The hands-on session will be comprised of four assignments.
First of all, open the terminal an go to the Hands-On folder. You've been given an almost complete code, for the previous assignments at the experiment/ folder. You have to complete the code where is indicated with an INSERT CODE HERE or INSERT String HERE inside a comment.
- Implement the query “Papers written by Peter Smith” using the Sparksee API and Neo4j API.
Complete the code for Neo4j, located in the files experiment/Neo4jCreate.java and experiment/Neo4jQuery.java. Then..
> make Neo4jCreate
> make Neo4jQuery
> ./publications Neo4jCreate neo4j_db
> ./publications Neo4jQuery neo4j_db
Now complete the code for Sparksee, located in the files experiment/SparkseeCreate.java and experiment/SparkseeQuery.java. Then..
> make SparkseeCreate
> make SparkseeQuery
> ./publications SparkseeCreate sparksee_db
> ./publications SparkseeQuery sparksee_db
- Implement the following queries using the Graphium API.

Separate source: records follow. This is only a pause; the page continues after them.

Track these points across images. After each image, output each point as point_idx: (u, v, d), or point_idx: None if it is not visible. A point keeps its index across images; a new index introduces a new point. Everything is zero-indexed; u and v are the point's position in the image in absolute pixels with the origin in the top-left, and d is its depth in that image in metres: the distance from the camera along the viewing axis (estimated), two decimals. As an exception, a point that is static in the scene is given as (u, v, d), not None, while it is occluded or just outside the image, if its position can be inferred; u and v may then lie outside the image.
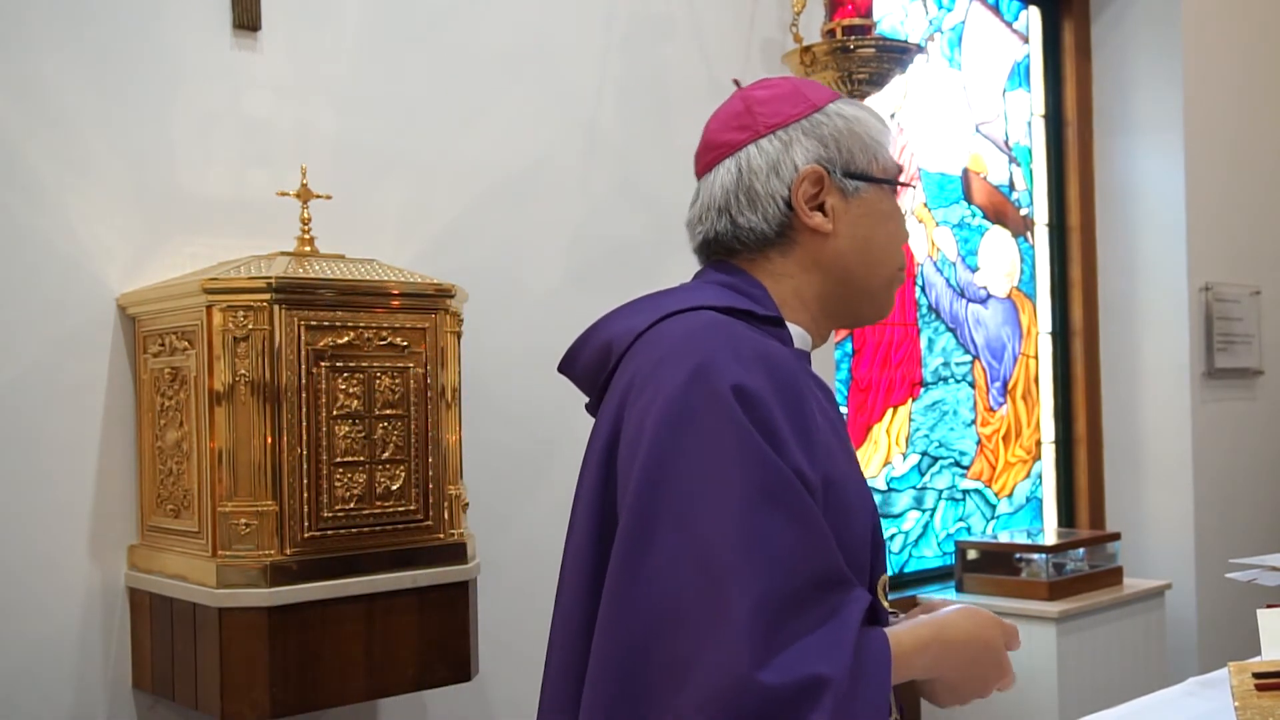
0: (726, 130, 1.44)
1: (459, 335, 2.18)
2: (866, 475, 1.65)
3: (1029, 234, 4.50)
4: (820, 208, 1.39)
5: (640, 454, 1.21)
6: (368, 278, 2.07)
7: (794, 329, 1.40)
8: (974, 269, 4.26)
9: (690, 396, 1.20)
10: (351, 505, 2.00)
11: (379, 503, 2.03)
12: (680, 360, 1.23)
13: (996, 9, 4.40)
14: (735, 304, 1.34)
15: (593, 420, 1.38)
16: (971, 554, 3.78)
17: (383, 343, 2.04)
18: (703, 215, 1.43)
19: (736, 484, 1.16)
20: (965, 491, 4.19)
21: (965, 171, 4.23)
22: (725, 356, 1.23)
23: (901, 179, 1.45)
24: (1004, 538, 3.89)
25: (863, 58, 3.02)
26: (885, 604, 1.38)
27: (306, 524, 1.95)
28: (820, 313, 1.43)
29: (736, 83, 1.51)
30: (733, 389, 1.19)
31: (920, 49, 3.15)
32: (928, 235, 4.08)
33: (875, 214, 1.41)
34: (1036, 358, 4.51)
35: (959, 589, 3.74)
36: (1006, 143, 4.41)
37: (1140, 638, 3.83)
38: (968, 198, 4.24)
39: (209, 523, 1.95)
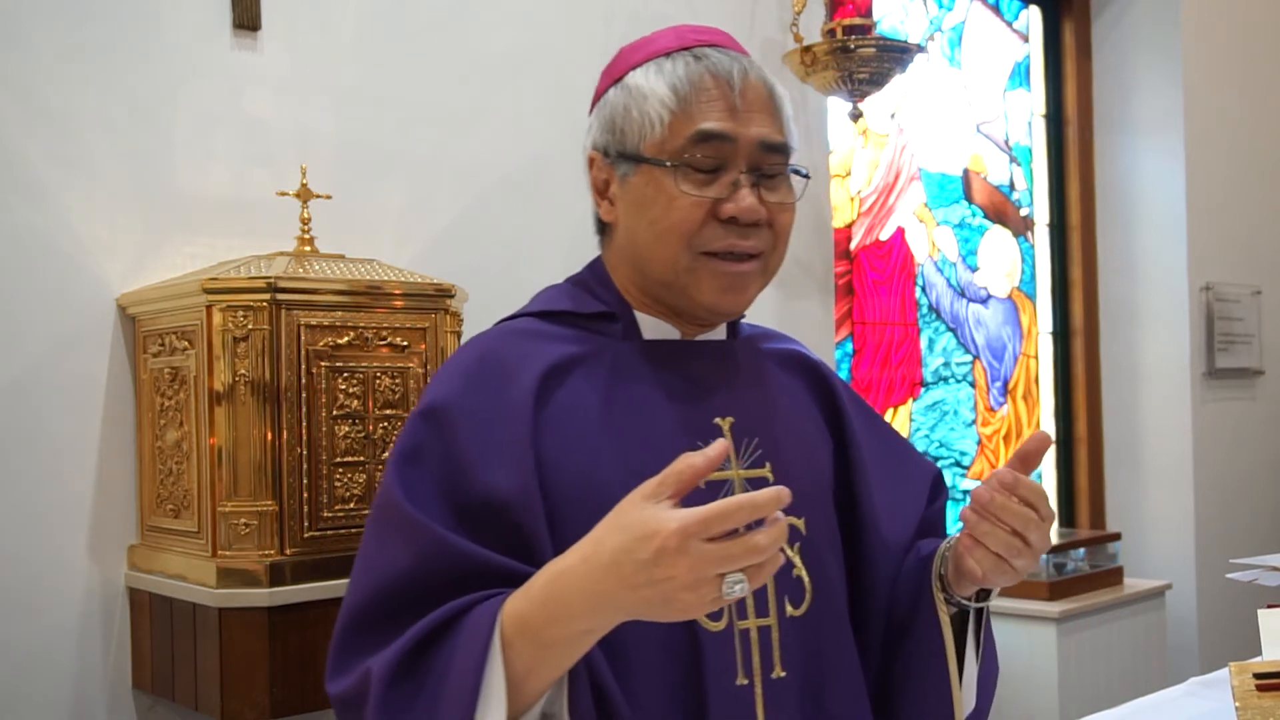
0: None
1: (459, 335, 2.18)
2: None
3: (1029, 234, 4.50)
4: (609, 195, 1.32)
5: None
6: (368, 278, 2.07)
7: (647, 319, 1.34)
8: (974, 269, 4.26)
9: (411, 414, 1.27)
10: (351, 505, 2.00)
11: (379, 503, 2.03)
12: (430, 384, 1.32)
13: (996, 9, 4.40)
14: (554, 306, 1.35)
15: None
16: (972, 554, 3.77)
17: (383, 343, 2.04)
18: None
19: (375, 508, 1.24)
20: (966, 492, 4.19)
21: (965, 171, 4.23)
22: (440, 378, 1.27)
23: (696, 152, 1.25)
24: (1004, 538, 3.88)
25: (863, 58, 3.02)
26: (706, 624, 1.22)
27: (306, 524, 1.95)
28: (656, 304, 1.34)
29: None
30: (422, 414, 1.23)
31: (920, 49, 3.15)
32: (928, 235, 4.08)
33: (640, 199, 1.28)
34: (1037, 358, 4.51)
35: (959, 589, 3.74)
36: (1007, 142, 4.41)
37: (1140, 638, 3.83)
38: (968, 197, 4.24)
39: (209, 523, 1.95)
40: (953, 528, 1.42)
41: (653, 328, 1.34)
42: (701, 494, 1.09)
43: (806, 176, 1.32)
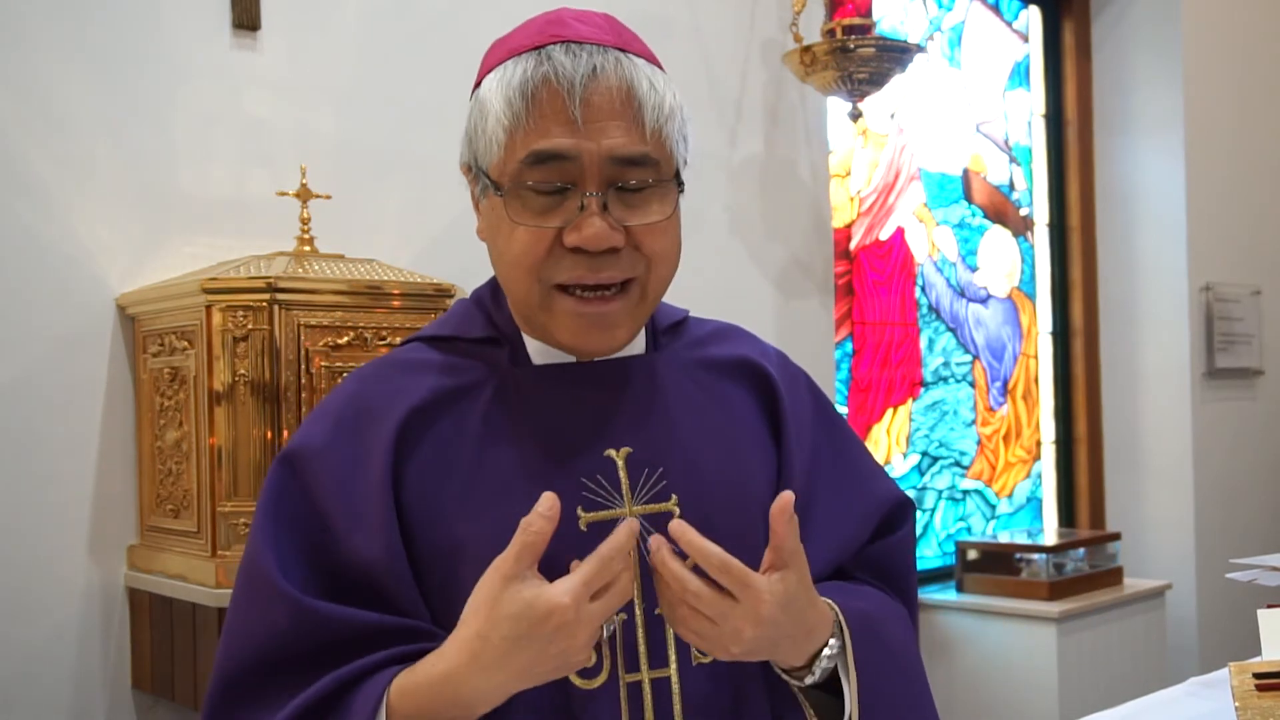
0: None
1: (459, 335, 2.18)
2: None
3: (1029, 234, 4.50)
4: (481, 211, 1.19)
5: None
6: (367, 278, 2.07)
7: (535, 343, 1.19)
8: (974, 269, 4.26)
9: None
10: (351, 505, 2.00)
11: (379, 503, 2.02)
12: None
13: (996, 9, 4.40)
14: (442, 331, 1.22)
15: None
16: (972, 554, 3.78)
17: (382, 343, 2.04)
18: None
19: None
20: (965, 491, 4.19)
21: (965, 171, 4.23)
22: (309, 420, 1.19)
23: (530, 177, 1.09)
24: (1004, 538, 3.89)
25: (863, 57, 3.02)
26: (577, 681, 1.10)
27: (306, 524, 1.95)
28: (535, 331, 1.18)
29: None
30: (284, 459, 1.14)
31: (920, 49, 3.16)
32: (928, 235, 4.08)
33: (490, 225, 1.15)
34: (1037, 358, 4.51)
35: (959, 589, 3.74)
36: (1006, 143, 4.41)
37: (1140, 638, 3.83)
38: (968, 197, 4.24)
39: (209, 523, 1.95)
40: (953, 528, 1.35)
41: (543, 352, 1.18)
42: (595, 538, 1.04)
43: (680, 187, 1.14)
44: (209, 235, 2.23)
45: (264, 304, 1.94)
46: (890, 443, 3.92)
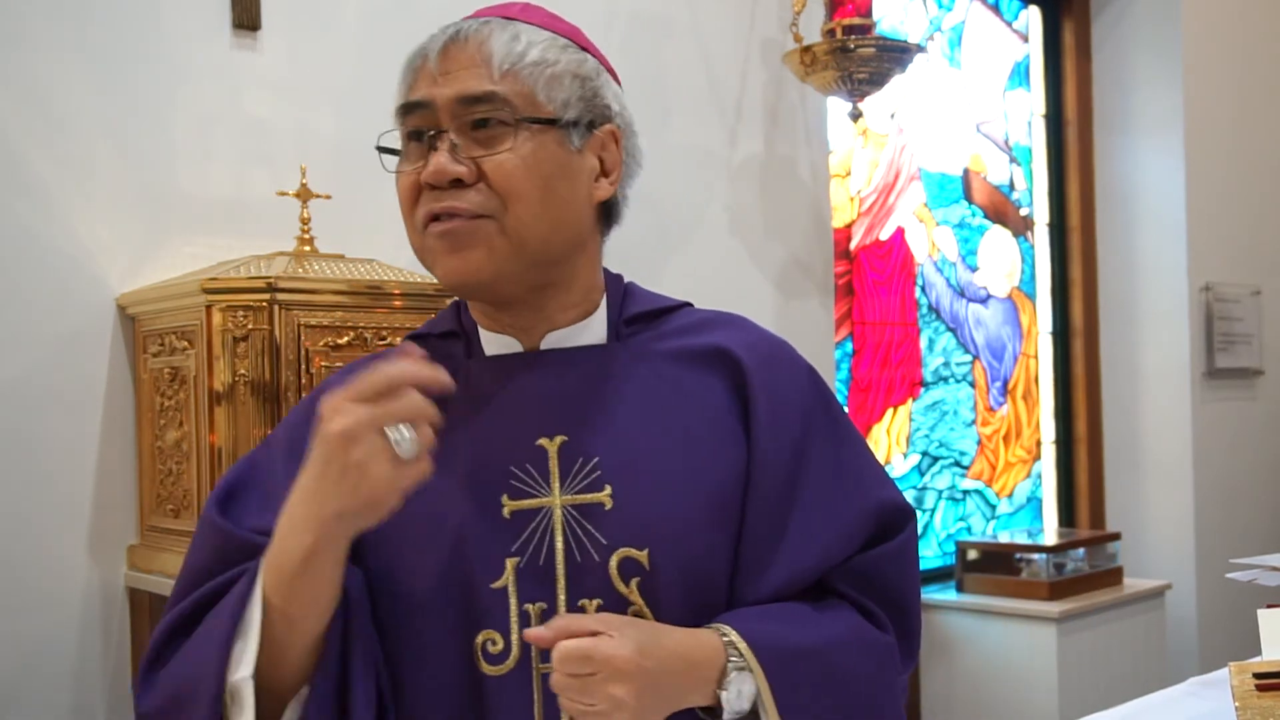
0: None
1: (459, 335, 2.18)
2: None
3: (1029, 234, 4.50)
4: None
5: None
6: (367, 278, 2.07)
7: (488, 335, 1.23)
8: (974, 269, 4.26)
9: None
10: (351, 505, 2.00)
11: (379, 503, 2.02)
12: None
13: (996, 9, 4.40)
14: (419, 329, 1.30)
15: None
16: (972, 554, 3.78)
17: (382, 343, 2.04)
18: None
19: None
20: (965, 491, 4.19)
21: (965, 171, 4.23)
22: (282, 422, 1.29)
23: (404, 130, 1.21)
24: (1004, 538, 3.89)
25: (863, 57, 3.02)
26: (485, 667, 1.11)
27: (306, 524, 1.95)
28: (485, 319, 1.24)
29: None
30: (261, 443, 1.27)
31: (920, 49, 3.16)
32: (928, 235, 4.08)
33: None
34: (1037, 358, 4.51)
35: (959, 589, 3.75)
36: (1006, 142, 4.41)
37: (1140, 638, 3.83)
38: (968, 197, 4.24)
39: (209, 523, 1.95)
40: (953, 528, 1.32)
41: (494, 342, 1.22)
42: (516, 523, 1.12)
43: (524, 121, 1.14)
44: (209, 235, 2.23)
45: (264, 304, 1.94)
46: (890, 443, 3.92)
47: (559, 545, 1.13)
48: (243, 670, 1.04)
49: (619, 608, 1.12)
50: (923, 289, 4.06)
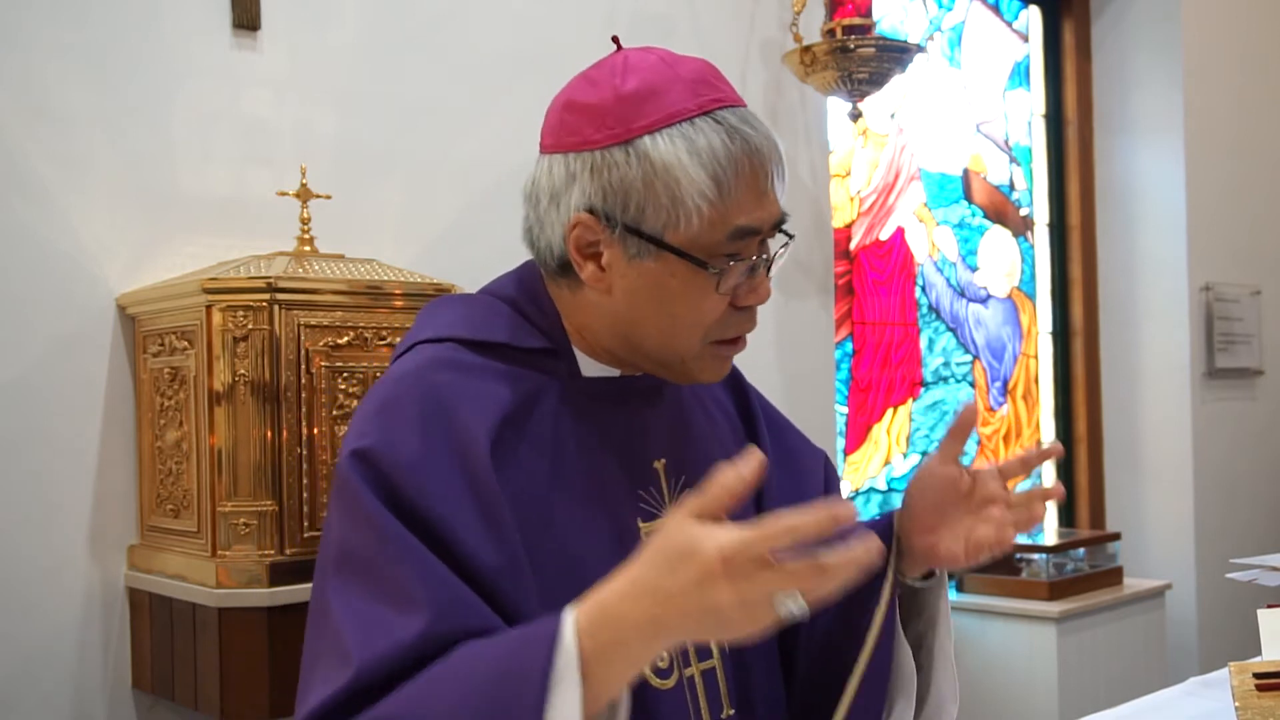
0: (551, 113, 1.25)
1: (459, 335, 2.18)
2: (867, 475, 1.57)
3: (1029, 234, 4.50)
4: (599, 258, 1.17)
5: None
6: (367, 278, 2.07)
7: (586, 359, 1.24)
8: (974, 269, 4.26)
9: (341, 453, 1.14)
10: (351, 505, 2.00)
11: (379, 503, 2.02)
12: (354, 419, 1.18)
13: (996, 9, 4.40)
14: (488, 336, 1.21)
15: None
16: (972, 554, 3.78)
17: (382, 343, 2.04)
18: (525, 192, 1.26)
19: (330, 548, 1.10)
20: (965, 491, 4.18)
21: (965, 171, 4.23)
22: (381, 421, 1.12)
23: (729, 249, 1.14)
24: (1004, 538, 3.88)
25: (863, 57, 3.02)
26: (655, 681, 1.17)
27: (306, 524, 1.95)
28: (626, 355, 1.23)
29: (616, 41, 1.29)
30: (359, 456, 1.09)
31: (920, 49, 3.15)
32: (928, 235, 4.08)
33: (659, 289, 1.15)
34: (1037, 358, 4.51)
35: (959, 589, 3.75)
36: (1006, 142, 4.41)
37: (1140, 638, 3.84)
38: (968, 197, 4.24)
39: (209, 523, 1.95)
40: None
41: (592, 366, 1.24)
42: (639, 545, 1.04)
43: (793, 236, 1.22)
44: (209, 235, 2.23)
45: (264, 304, 1.94)
46: (890, 443, 3.92)
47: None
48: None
49: None
50: (923, 289, 4.06)
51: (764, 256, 1.17)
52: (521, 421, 1.17)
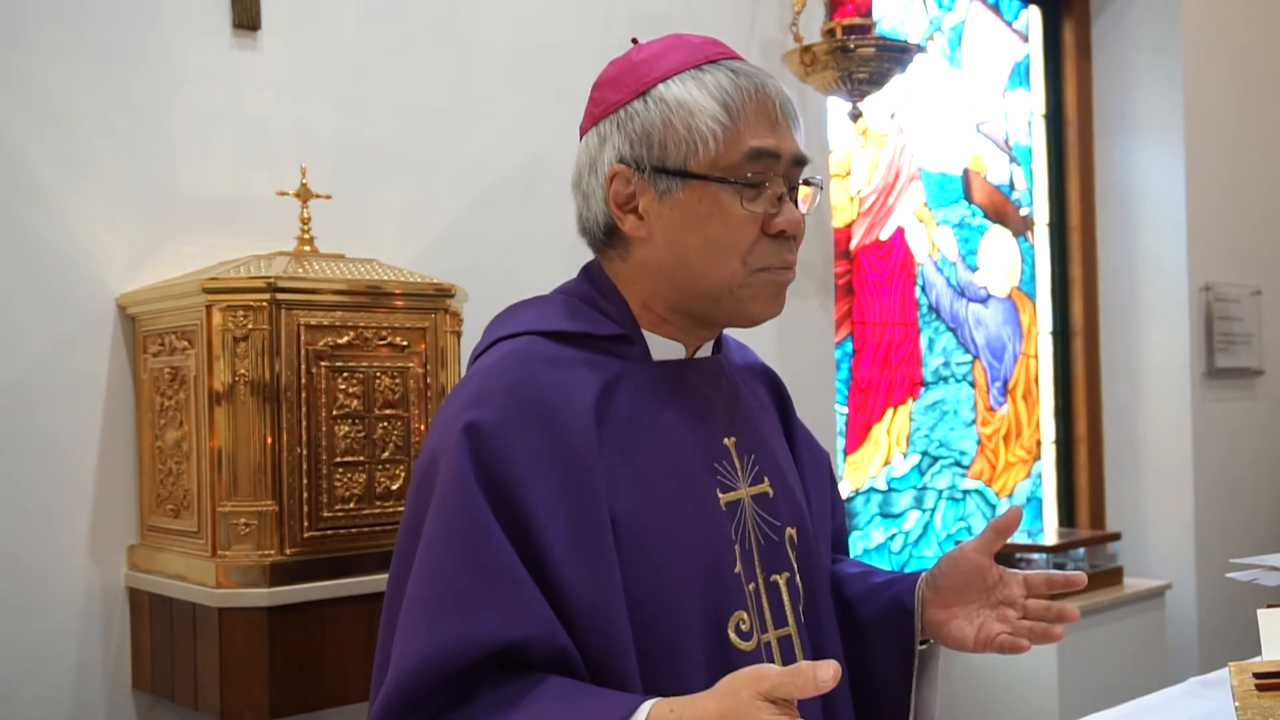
0: (588, 104, 1.37)
1: (459, 335, 2.18)
2: (867, 475, 1.67)
3: (1029, 234, 4.50)
4: (636, 209, 1.28)
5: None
6: (368, 278, 2.07)
7: (656, 339, 1.34)
8: (974, 269, 4.26)
9: (431, 441, 1.24)
10: (351, 505, 2.00)
11: (379, 502, 2.03)
12: (443, 412, 1.25)
13: (996, 9, 4.40)
14: (566, 326, 1.30)
15: None
16: (972, 554, 3.77)
17: (382, 342, 2.04)
18: (572, 182, 1.37)
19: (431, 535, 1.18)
20: (965, 491, 4.18)
21: (965, 171, 4.23)
22: (479, 401, 1.20)
23: (749, 170, 1.25)
24: (1004, 538, 3.88)
25: (863, 57, 3.02)
26: (739, 643, 1.27)
27: (306, 524, 1.95)
28: (679, 319, 1.33)
29: (635, 42, 1.39)
30: (465, 427, 1.18)
31: (920, 49, 3.15)
32: (928, 235, 4.08)
33: (691, 216, 1.26)
34: (1037, 357, 4.51)
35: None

First, let's create the Graphium DB from the NT file publications.nt:
> ./create <Neo4j or Sparksee> publications.nt graphium_db
Now...
- Papers written by Peter Smith
Complete the code in experiment/A.java, and run (in the terminal)...
> make A
> ./publications A graphium_db
- Papers cited by a paper written by Peter Smith that have at most 2 cites
Complete the code in experiment/B.java, and run (in the terminal)...
> make B
> ./publications B graphium_db
- Papers cited by a paper written by Peter Smith or cited by papers cited by a paper written by Peter Smith
Complete the code in experiment/C.java, and run (in the terminal)...
> make C
> ./publications C graphium_db
- Number of papers cited by a paper written by Peter Smith or cited by papers cited by a paper written by Peter Smith
Complete the code in experiment/D.java, and run (in the terminal)...
> make D
> ./publications D graphium_db
- Number of papers cited by a paper written by Peter Smith or cited by papers cited by a paper written by Peter Smith, and have been published in ESWC
Complete the code in experiment/E.java, and run (in the terminal)...
> make E
> ./publications E graphium_db
- Number of papers cited by a paper written by Peter Smith or cited by papers cited by a paper written by Peter Smith, have been published in ESWC and have at most 4 co-authors
Complete the code in experiment/F.java, and run (in the terminal)...
> make F
> ./publications F graphium_db
- Implement graph invariants using the Graphium API.
- Number of nodes/vertices in the graph.
Complete the code in experiment/Nodes.java, and run (in the terminal)...
> make Nodes
> ./publications Nodes graphium_db
- Graph Density.
Complete the code in experiment/Density.java, and run (in the terminal)...
> make Density
> ./publications Density graphium_db
- Compute graph invariant of different RDF graphs, using the Chrysalis tool, and upload the results in the Graphium Chrysalis website.
Go to the DAW website and download one of the datasets (.nt files). Then...
> ./create <Neo4j or Sparksee> <.nt file path> test_db
> ./chrysalis test_db
Now, go to the Graphium Chrysalis website and upload the file chrysalis.log to visualize it.
After you finish every assignment, you can zip the experiment folder and send it to the judge. Good luck!